Segundo Marianna Haug, integrante do grupo, o dinheiro com que contam atualmente é suficiente para custear os projetos que desenvolvem, mas insuficiente para garantir a permanência de seus membros. “Por isso pretendemos pleitear bolsas de permanência para extensão do Programa Unificado de Bolsas (PUB) da USP”, explica. Conforme informam, o núcleo já contou com o recebimento de bolsas do PUB, mas atualmente todos seus membros são voluntários.

Críticas

Muitos projetos de extensão criticam as alternativas de apoio financeiro oferecidas pela Universidade, feita principalmente por meio de editais lançados pela PRCEU e pelas comissões de cada unidade.

Para o Redigir, que não recebe verbas por essa via, a maior dificuldade é se adequar aos moldes desses editais. A educadora Taís cita como exemplo um lançado pela ECA em 2017, que impossibilitaria que as folhas de que precisam fossem impressas de forma orgânica ao longo do semestre. “Além das aulas contarem com conteúdos de atualidades que exigem flexibilidade para a modificação do material, partimos de um ideal de construção do curso em conjunto com os educandos”, explica.

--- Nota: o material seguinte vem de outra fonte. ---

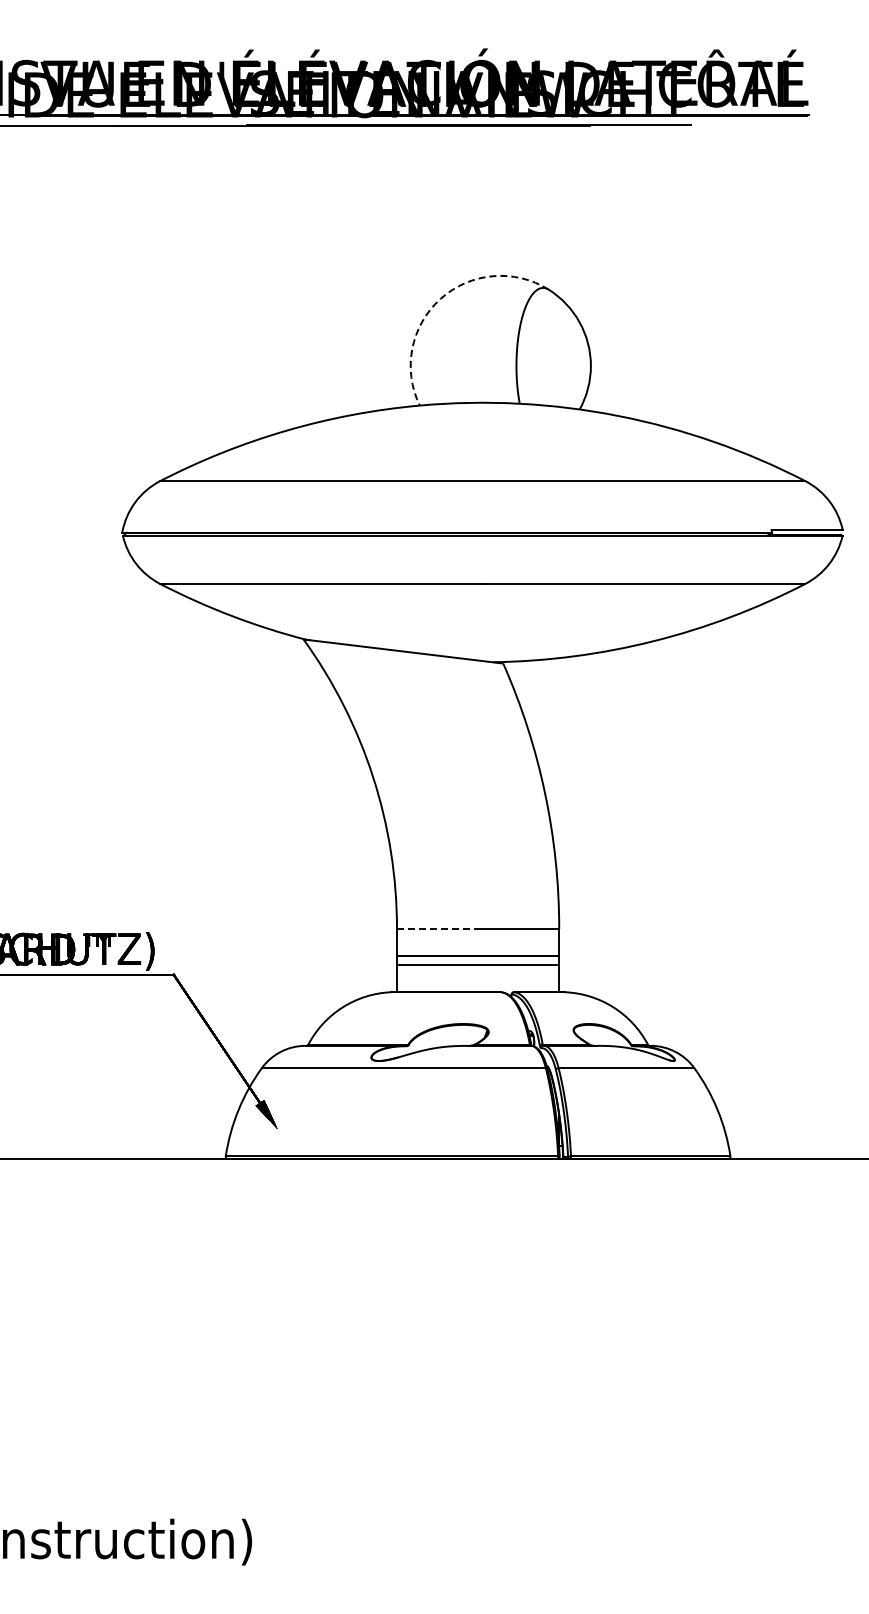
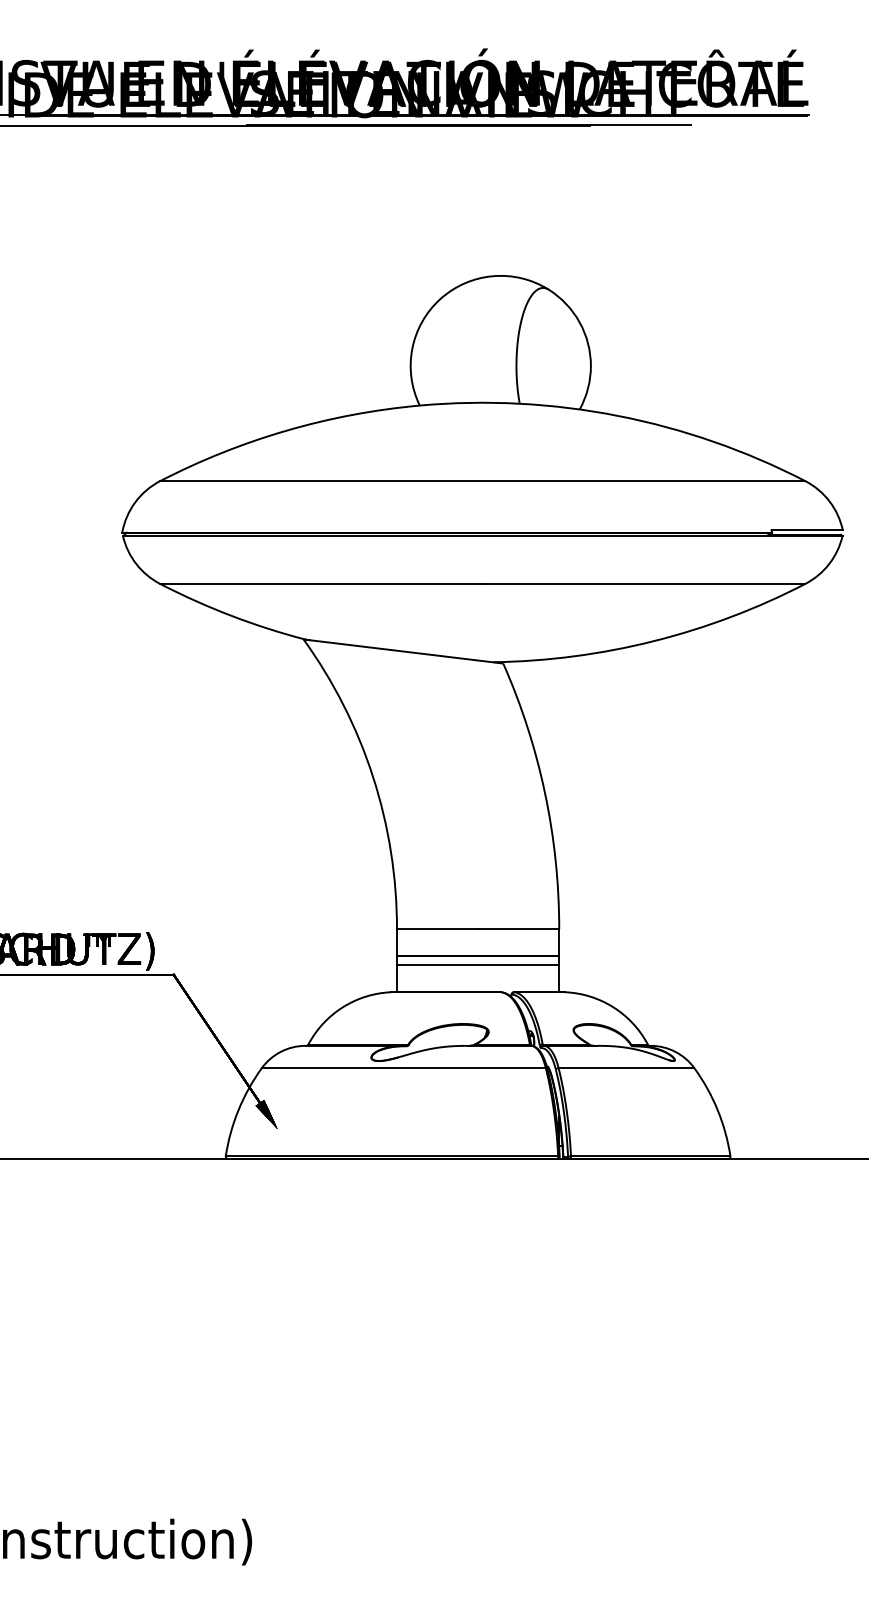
arc at (440, 298): dashed -> solid
line at (437, 929): dashed -> solid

Outra necessidade do grupo seria a compra de materiais permanentes, como uma impressora. O item, contudo, também não é financiável pelo edital. “Achamos os editais extensos e confusos. Não são muitos os professores que entendem do assunto e podem nos ajudar”, aponta Letícia, do Rosa dos Ventos, que reclama ainda da divulgação desses editais..

Outro lado

Contatada pelo Jornal do Campus, a PRCEU respondeu às críticas feitas pelos integrantes dos projetos afirmando que, no momento, estão buscando ouvir as unidades da USP por meio de visitas, reuniões e de um censo publicado em seu site oficial, mas já encerrado. “A ideia é, justamente, entender o que as pessoas das unidades precisam que seja organizado de uma forma mais eficaz para todos e promover uma organização que atenda ao conjunto da melhor forma possível”, explicou o assessor Michel Sitnik.

Todos os projetos citados nesta matéria afirmam não terem sido contatados pela Pró-Reitoria.